→ Consigne:
Mettez à jour l'intervention en recopiant le passage qui commence par « La France compte » et s'arrête après « des travailleurs indépendants. », où « vingt-sept » doit devenir « trente ».

→ Extrait du document:
Intervention de Jean-Pierre Karaquillo

Réunion du 25 mars 2015 à 9h30
Commission des affaires culturelles et de l'éducation

Jean-Pierre Karaquillo, président de la mission de réflexion sur le statut du sportif :

Monsieur le président, je vous remercie de nous accueillir.

Le travail de notre mission de réflexion est une oeuvre collective – notre comité de pilotage comprenait dix-huit membres – et nous avons beaucoup puisé dans les contributions écrites qui avaient été faites précédemment. Bien évidemment, les services juridiques du secrétariat d'État aux sports ont également apporté leur collaboration. Pendant cinq mois, tous les jeudis et vendredis, nous avons procédé à des auditions. Au total, 191 auditions ont été menées, ce qui est énorme. Les préconisations qui en ont découlé semblent faire l'unanimité, à la fois auprès des partenaires sociaux du sport et des institutionnels, c'est-à-dire du Comité national olympique et sportif français, des fédérations, des ligues professionnelles, des unions de clubs ainsi que des syndicats catégoriels. Il fallait que figure dans ce rapport le fruit d'un certain nombre d'expériences, la mienne mais aussi celle des personnes qui m'ont entouré.

La France compte actuellement 6 500 athlètes de haut niveau. Ce sont des sportifs soit de catégorie « Élite », c'est-à-dire potentiellement médaillables pour des grandes compétitions sportives, soit de catégorie « Senior », soit de catégorie « Espoirs ». 6 500 sportifs de haut niveau, c'est beaucoup et peu à la fois, et très peu sont salariés. La Fédération française d'athlétisme et sa ligue professionnelle ont décidé d'offrir vingt-sept contrats de travail à des sportifs de haut niveau. Certains sportifs professionnels – c'est le cas en golf, en ski et en tennis – sont des travailleurs indépendants.

→ Extraits de données:
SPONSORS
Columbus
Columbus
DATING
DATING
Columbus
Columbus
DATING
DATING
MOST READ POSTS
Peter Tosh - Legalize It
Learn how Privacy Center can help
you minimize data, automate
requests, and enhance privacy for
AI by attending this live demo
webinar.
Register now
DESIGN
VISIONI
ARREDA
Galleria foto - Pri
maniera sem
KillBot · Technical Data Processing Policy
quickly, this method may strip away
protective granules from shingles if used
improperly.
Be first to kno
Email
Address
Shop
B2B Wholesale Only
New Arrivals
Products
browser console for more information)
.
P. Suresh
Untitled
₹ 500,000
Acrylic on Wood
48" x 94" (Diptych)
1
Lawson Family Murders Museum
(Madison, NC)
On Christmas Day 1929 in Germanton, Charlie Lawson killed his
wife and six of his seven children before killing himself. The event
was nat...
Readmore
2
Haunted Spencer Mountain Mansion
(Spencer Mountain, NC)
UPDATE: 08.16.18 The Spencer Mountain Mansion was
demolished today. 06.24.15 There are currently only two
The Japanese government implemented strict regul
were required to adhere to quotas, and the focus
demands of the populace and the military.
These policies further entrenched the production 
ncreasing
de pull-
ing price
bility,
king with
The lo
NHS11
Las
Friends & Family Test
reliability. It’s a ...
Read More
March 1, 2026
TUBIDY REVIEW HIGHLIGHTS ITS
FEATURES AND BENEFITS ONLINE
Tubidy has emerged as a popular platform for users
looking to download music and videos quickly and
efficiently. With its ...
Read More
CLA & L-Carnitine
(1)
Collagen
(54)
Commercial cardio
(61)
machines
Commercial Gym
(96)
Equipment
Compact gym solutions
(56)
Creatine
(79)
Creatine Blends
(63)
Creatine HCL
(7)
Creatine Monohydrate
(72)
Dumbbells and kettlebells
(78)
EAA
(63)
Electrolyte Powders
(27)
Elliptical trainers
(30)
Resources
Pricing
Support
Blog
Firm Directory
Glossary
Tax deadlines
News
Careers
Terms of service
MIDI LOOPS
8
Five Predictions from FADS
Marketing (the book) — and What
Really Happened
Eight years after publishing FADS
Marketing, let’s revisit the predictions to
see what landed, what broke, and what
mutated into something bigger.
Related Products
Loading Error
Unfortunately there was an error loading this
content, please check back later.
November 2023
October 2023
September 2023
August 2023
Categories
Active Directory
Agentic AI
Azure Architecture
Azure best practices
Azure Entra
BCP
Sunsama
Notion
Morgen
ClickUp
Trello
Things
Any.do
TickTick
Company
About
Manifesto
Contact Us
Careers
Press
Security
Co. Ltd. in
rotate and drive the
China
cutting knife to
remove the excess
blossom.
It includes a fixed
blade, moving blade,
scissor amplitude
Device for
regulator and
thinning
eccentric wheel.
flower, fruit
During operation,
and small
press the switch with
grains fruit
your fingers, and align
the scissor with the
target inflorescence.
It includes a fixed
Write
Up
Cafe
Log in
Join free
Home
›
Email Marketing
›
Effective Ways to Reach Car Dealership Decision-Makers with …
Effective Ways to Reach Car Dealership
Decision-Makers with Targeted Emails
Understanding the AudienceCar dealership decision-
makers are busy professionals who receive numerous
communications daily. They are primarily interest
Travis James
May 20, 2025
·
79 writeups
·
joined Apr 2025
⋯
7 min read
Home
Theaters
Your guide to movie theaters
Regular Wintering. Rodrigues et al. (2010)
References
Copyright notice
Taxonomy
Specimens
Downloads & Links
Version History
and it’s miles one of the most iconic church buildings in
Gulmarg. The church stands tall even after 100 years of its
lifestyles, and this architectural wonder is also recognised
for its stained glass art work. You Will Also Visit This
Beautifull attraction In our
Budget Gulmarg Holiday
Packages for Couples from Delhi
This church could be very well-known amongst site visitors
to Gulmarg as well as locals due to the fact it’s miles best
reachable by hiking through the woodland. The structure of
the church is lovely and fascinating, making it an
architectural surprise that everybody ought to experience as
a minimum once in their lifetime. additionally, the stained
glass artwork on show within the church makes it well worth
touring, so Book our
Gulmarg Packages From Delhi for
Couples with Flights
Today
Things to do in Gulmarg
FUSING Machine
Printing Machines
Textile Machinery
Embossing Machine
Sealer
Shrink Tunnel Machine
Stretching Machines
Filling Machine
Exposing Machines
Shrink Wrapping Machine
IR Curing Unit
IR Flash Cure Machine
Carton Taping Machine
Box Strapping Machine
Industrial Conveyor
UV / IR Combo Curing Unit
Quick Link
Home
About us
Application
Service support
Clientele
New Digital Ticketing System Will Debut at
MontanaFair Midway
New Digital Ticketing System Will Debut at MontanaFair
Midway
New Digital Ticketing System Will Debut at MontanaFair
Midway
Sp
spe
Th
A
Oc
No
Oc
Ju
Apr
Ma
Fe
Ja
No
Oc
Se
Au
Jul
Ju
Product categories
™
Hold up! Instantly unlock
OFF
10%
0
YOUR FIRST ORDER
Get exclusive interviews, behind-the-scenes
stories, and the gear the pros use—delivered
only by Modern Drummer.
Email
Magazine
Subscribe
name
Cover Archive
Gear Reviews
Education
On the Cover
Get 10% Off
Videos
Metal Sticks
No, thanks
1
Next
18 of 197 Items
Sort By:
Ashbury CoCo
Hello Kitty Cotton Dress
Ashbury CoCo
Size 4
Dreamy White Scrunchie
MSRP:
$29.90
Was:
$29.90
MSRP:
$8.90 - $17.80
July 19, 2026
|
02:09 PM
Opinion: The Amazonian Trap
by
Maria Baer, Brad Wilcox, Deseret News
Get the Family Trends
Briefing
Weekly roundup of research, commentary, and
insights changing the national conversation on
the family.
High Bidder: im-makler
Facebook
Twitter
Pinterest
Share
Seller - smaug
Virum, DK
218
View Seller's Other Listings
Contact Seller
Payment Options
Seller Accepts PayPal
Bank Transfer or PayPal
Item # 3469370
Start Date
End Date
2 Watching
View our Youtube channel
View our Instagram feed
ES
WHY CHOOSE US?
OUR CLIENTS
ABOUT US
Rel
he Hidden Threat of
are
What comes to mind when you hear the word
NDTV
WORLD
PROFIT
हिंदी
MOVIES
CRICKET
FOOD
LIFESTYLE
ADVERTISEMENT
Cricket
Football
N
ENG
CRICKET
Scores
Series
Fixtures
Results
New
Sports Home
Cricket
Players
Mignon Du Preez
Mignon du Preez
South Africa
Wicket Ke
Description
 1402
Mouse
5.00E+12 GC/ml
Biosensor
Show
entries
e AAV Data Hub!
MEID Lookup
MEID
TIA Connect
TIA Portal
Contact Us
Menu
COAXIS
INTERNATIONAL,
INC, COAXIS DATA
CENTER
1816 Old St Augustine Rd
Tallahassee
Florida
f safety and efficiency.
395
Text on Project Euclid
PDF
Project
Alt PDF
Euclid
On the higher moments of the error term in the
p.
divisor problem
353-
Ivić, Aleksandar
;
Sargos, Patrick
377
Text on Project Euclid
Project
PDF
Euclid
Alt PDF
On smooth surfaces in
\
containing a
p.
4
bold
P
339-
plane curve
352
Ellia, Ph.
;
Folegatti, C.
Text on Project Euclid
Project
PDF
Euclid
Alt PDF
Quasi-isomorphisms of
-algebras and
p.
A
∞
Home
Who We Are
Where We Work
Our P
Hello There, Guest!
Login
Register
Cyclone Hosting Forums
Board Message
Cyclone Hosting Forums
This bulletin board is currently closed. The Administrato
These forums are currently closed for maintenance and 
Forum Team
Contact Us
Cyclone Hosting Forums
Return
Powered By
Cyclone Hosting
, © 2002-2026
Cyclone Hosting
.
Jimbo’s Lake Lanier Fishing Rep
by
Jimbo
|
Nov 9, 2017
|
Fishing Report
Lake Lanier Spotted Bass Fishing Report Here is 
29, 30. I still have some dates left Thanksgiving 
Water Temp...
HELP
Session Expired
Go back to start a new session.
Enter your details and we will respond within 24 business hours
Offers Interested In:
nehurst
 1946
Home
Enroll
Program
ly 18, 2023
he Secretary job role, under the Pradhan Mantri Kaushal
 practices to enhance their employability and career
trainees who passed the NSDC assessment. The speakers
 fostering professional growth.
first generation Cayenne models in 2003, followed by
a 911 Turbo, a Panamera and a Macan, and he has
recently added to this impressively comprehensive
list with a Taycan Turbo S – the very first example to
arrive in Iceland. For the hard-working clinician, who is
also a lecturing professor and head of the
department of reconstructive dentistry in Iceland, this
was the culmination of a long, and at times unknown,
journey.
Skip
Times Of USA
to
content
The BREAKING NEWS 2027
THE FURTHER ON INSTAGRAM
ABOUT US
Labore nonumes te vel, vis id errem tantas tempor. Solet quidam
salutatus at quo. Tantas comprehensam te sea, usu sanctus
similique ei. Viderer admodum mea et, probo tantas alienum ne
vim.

→ Réponse attendue:
La France compte actuellement 6 500 athlètes de haut niveau. Ce sont des sportifs soit de catégorie « Élite », c'est-à-dire potentiellement médaillables pour des grandes compétitions sportives, soit de catégorie « Senior », soit de catégorie « Espoirs ». 6 500 sportifs de haut niveau, c'est beaucoup et peu à la fois, et très peu sont salariés. La Fédération française d'athlétisme et sa ligue professionnelle ont décidé d'offrir trente contrats de travail à des sportifs de haut niveau. Certains sportifs professionnels – c'est le cas en golf, en ski et en tennis – sont des travailleurs indépendants.